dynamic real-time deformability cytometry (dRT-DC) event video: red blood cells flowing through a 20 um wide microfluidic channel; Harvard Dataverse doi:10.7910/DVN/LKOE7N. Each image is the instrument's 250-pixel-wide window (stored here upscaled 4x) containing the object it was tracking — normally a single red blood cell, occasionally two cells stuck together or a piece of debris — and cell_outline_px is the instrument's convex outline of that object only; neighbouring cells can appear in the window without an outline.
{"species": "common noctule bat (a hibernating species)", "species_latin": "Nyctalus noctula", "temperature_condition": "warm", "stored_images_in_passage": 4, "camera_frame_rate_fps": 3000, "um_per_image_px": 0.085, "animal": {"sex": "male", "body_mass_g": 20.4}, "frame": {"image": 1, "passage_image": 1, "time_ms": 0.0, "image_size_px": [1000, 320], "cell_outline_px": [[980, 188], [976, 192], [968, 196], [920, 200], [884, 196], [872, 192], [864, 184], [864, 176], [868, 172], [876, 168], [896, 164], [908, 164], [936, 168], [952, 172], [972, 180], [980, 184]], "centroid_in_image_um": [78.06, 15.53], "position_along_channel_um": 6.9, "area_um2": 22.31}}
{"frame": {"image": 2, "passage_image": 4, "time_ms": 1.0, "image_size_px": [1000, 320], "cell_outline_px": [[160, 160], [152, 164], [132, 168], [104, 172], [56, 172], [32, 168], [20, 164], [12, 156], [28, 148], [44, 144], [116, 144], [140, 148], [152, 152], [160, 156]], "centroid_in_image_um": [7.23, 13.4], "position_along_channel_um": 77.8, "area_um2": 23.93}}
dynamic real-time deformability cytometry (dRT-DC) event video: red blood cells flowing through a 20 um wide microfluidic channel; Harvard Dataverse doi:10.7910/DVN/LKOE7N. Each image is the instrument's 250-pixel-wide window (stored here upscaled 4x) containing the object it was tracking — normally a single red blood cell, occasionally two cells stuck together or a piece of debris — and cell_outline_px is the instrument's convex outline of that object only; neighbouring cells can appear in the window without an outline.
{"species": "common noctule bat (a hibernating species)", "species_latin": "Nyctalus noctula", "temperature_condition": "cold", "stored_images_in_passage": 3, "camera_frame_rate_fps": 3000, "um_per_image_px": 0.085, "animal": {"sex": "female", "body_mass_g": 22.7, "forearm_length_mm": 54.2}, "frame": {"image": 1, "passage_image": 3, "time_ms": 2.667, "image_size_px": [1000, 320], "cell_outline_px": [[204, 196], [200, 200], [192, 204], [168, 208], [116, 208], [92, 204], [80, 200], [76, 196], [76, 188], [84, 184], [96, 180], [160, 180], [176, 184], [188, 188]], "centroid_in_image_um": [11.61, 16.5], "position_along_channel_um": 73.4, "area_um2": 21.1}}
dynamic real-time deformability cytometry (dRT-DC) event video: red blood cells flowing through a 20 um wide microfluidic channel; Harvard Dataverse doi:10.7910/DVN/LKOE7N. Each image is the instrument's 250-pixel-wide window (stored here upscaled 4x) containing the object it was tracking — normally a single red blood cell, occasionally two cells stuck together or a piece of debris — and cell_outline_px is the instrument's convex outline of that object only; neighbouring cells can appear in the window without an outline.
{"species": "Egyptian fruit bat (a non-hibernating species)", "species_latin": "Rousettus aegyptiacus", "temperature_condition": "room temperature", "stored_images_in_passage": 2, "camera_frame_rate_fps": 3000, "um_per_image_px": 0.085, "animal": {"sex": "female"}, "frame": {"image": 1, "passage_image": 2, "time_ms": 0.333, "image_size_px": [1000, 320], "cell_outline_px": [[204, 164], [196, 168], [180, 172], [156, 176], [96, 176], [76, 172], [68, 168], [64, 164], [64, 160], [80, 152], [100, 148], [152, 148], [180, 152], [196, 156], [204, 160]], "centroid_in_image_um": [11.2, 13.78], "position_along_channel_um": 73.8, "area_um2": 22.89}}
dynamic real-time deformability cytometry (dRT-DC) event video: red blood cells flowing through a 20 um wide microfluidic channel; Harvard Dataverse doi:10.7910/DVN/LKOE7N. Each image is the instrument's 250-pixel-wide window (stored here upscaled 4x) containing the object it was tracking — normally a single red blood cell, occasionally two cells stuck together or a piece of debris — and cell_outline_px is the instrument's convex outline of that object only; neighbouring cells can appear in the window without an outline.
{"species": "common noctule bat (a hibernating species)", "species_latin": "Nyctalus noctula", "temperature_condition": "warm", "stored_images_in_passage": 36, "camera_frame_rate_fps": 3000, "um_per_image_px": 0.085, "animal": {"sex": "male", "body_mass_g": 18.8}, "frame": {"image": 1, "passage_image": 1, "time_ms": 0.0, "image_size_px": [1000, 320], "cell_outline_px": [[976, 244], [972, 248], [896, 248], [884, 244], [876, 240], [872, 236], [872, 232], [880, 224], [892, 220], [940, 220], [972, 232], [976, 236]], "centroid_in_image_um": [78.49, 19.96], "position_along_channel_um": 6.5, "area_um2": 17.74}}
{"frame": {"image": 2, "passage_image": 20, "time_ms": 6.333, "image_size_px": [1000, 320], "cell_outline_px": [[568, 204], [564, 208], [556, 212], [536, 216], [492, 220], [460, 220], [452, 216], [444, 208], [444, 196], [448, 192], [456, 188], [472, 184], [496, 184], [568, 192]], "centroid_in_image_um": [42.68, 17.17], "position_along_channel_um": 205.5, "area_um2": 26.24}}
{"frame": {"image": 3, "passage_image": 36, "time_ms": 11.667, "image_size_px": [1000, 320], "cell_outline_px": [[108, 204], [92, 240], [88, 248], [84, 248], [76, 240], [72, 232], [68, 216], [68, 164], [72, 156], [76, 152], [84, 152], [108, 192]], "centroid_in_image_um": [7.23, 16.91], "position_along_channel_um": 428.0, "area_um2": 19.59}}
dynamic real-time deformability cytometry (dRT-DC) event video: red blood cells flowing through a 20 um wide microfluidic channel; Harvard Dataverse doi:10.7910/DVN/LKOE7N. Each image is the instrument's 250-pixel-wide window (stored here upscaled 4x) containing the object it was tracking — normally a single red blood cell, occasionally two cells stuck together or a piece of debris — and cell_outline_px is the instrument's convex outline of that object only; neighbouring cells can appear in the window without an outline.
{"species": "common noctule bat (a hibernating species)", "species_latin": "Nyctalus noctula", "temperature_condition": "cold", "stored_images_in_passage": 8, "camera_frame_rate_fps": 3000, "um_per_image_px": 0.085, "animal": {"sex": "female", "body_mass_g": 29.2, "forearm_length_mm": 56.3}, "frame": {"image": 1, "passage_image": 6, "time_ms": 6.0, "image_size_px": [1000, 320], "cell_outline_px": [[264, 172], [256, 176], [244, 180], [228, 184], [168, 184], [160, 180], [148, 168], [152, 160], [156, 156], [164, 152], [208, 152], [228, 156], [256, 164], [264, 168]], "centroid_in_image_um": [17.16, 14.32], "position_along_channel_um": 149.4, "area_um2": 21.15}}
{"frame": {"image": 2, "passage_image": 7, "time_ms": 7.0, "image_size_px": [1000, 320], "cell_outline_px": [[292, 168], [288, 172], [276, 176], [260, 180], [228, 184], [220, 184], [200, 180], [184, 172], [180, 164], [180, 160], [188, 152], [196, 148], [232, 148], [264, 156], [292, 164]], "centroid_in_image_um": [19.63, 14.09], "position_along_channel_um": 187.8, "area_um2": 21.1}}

———

§ **TASK TO COMPLETE**
Take the data above and return it exactly.

§ **RESPONSE BELOW**
dynamic real-time deformability cytometry (dRT-DC) event video: red blood cells flowing through a 20 um wide microfluidic channel; Harvard Dataverse doi:10.7910/DVN/LKOE7N. Each image is the instrument's 250-pixel-wide window (stored here upscaled 4x) containing the object it was tracking — normally a single red blood cell, occasionally two cells stuck together or a piece of debris — and cell_outline_px is the instrument's convex outline of that object only; neighbouring cells can appear in the window without an outline.
{"species": "common noctule bat (a hibernating species)", "species_latin": "Nyctalus noctula", "temperature_condition": "warm", "stored_images_in_passage": 4, "camera_frame_rate_fps": 3000, "um_per_image_px": 0.085, "animal": {"sex": "male", "body_mass_g": 20.4}, "frame": {"image": 1, "passage_image": 1, "time_ms": 0.0, "image_size_px": [1000, 320], "cell_outline_px": [[980, 188], [976, 192], [968, 196], [920, 200], [884, 196], [872, 192], [864, 184], [864, 176], [868, 172], [876, 168], [896, 164], [908, 164], [936, 168], [952, 172], [972, 180], [980, 184]], "centroid_in_image_um": [78.06, 15.53], "position_along_channel_um": 6.9, "area_um2": 22.31}}
{"frame": {"image": 2, "passage_image": 4, "time_ms": 1.0, "image_size_px": [1000, 320], "cell_outline_px": [[160, 160], [152, 164], [132, 168], [104, 172], [56, 172], [32, 168], [20, 164], [12, 156], [28, 148], [44, 144], [116, 144], [140, 148], [152, 152], [160, 156]], "centroid_in_image_um": [7.23, 13.4], "position_along_channel_um": 77.8, "area_um2": 23.93}}
dynamic real-time deformability cytometry (dRT-DC) event video: red blood cells flowing through a 20 um wide microfluidic channel; Harvard Dataverse doi:10.7910/DVN/LKOE7N. Each image is the instrument's 250-pixel-wide window (stored here upscaled 4x) containing the object it was tracking — normally a single red blood cell, occasionally two cells stuck together or a piece of debris — and cell_outline_px is the instrument's convex outline of that object only; neighbouring cells can appear in the window without an outline.
{"species": "common noctule bat (a hibernating species)", "species_latin": "Nyctalus noctula", "temperature_condition": "cold", "stored_images_in_passage": 3, "camera_frame_rate_fps": 3000, "um_per_image_px": 0.085, "animal": {"sex": "female", "body_mass_g": 22.7, "forearm_length_mm": 54.2}, "frame": {"image": 1, "passage_image": 3, "time_ms": 2.667, "image_size_px": [1000, 320], "cell_outline_px": [[204, 196], [200, 200], [192, 204], [168, 208], [116, 208], [92, 204], [80, 200], [76, 196], [76, 188], [84, 184], [96, 180], [160, 180], [176, 184], [188, 188]], "centroid_in_image_um": [11.61, 16.5], "position_along_channel_um": 73.4, "area_um2": 21.1}}
dynamic real-time deformability cytometry (dRT-DC) event video: red blood cells flowing through a 20 um wide microfluidic channel; Harvard Dataverse doi:10.7910/DVN/LKOE7N. Each image is the instrument's 250-pixel-wide window (stored here upscaled 4x) containing the object it was tracking — normally a single red blood cell, occasionally two cells stuck together or a piece of debris — and cell_outline_px is the instrument's convex outline of that object only; neighbouring cells can appear in the window without an outline.
{"species": "Egyptian fruit bat (a non-hibernating species)", "species_latin": "Rousettus aegyptiacus", "temperature_condition": "room temperature", "stored_images_in_passage": 2, "camera_frame_rate_fps": 3000, "um_per_image_px": 0.085, "animal": {"sex": "female"}, "frame": {"image": 1, "passage_image": 2, "time_ms": 0.333, "image_size_px": [1000, 320], "cell_outline_px": [[204, 164], [196, 168], [180, 172], [156, 176], [96, 176], [76, 172], [68, 168], [64, 164], [64, 160], [80, 152], [100, 148], [152, 148], [180, 152], [196, 156], [204, 160]], "centroid_in_image_um": [11.2, 13.78], "position_along_channel_um": 73.8, "area_um2": 22.89}}
dynamic real-time deformability cytometry (dRT-DC) event video: red blood cells flowing through a 20 um wide microfluidic channel; Harvard Dataverse doi:10.7910/DVN/LKOE7N. Each image is the instrument's 250-pixel-wide window (stored here upscaled 4x) containing the object it was tracking — normally a single red blood cell, occasionally two cells stuck together or a piece of debris — and cell_outline_px is the instrument's convex outline of that object only; neighbouring cells can appear in the window without an outline.
{"species": "common noctule bat (a hibernating species)", "species_latin": "Nyctalus noctula", "temperature_condition": "warm", "stored_images_in_passage": 36, "camera_frame_rate_fps": 3000, "um_per_image_px": 0.085, "animal": {"sex": "male", "body_mass_g": 18.8}, "frame": {"image": 1, "passage_image": 1, "time_ms": 0.0, "image_size_px": [1000, 320], "cell_outline_px": [[976, 244], [972, 248], [896, 248], [884, 244], [876, 240], [872, 236], [872, 232], [880, 224], [892, 220], [940, 220], [972, 232], [976, 236]], "centroid_in_image_um": [78.49, 19.96], "position_along_channel_um": 6.5, "area_um2": 17.74}}
{"frame": {"image": 2, "passage_image": 20, "time_ms": 6.333, "image_size_px": [1000, 320], "cell_outline_px": [[568, 204], [564, 208], [556, 212], [536, 216], [492, 220], [460, 220], [452, 216], [444, 208], [444, 196], [448, 192], [456, 188], [472, 184], [496, 184], [568, 192]], "centroid_in_image_um": [42.68, 17.17], "position_along_channel_um": 205.5, "area_um2": 26.24}}
{"frame": {"image": 3, "passage_image": 36, "time_ms": 11.667, "image_size_px": [1000, 320], "cell_outline_px": [[108, 204], [92, 240], [88, 248], [84, 248], [76, 240], [72, 232], [68, 216], [68, 164], [72, 156], [76, 152], [84, 152], [108, 192]], "centroid_in_image_um": [7.23, 16.91], "position_along_channel_um": 428.0, "area_um2": 19.59}}
dynamic real-time deformability cytometry (dRT-DC) event video: red blood cells flowing through a 20 um wide microfluidic channel; Harvard Dataverse doi:10.7910/DVN/LKOE7N. Each image is the instrument's 250-pixel-wide window (stored here upscaled 4x) containing the object it was tracking — normally a single red blood cell, occasionally two cells stuck together or a piece of debris — and cell_outline_px is the instrument's convex outline of that object only; neighbouring cells can appear in the window without an outline.
{"species": "common noctule bat (a hibernating species)", "species_latin": "Nyctalus noctula", "temperature_condition": "cold", "stored_images_in_passage": 8, "camera_frame_rate_fps": 3000, "um_per_image_px": 0.085, "animal": {"sex": "female", "body_mass_g": 29.2, "forearm_length_mm": 56.3}, "frame": {"image": 1, "passage_image": 6, "time_ms": 6.0, "image_size_px": [1000, 320], "cell_outline_px": [[264, 172], [256, 176], [244, 180], [228, 184], [168, 184], [160, 180], [148, 168], [152, 160], [156, 156], [164, 152], [208, 152], [228, 156], [256, 164], [264, 168]], "centroid_in_image_um": [17.16, 14.32], "position_along_channel_um": 149.4, "area_um2": 21.15}}
{"frame": {"image": 2, "passage_image": 7, "time_ms": 7.0, "image_size_px": [1000, 320], "cell_outline_px": [[292, 168], [288, 172], [276, 176], [260, 180], [228, 184], [220, 184], [200, 180], [184, 172], [180, 164], [180, 160], [188, 152], [196, 148], [232, 148], [264, 156], [292, 164]], "centroid_in_image_um": [19.63, 14.09], "position_along_channel_um": 187.8, "area_um2": 21.1}}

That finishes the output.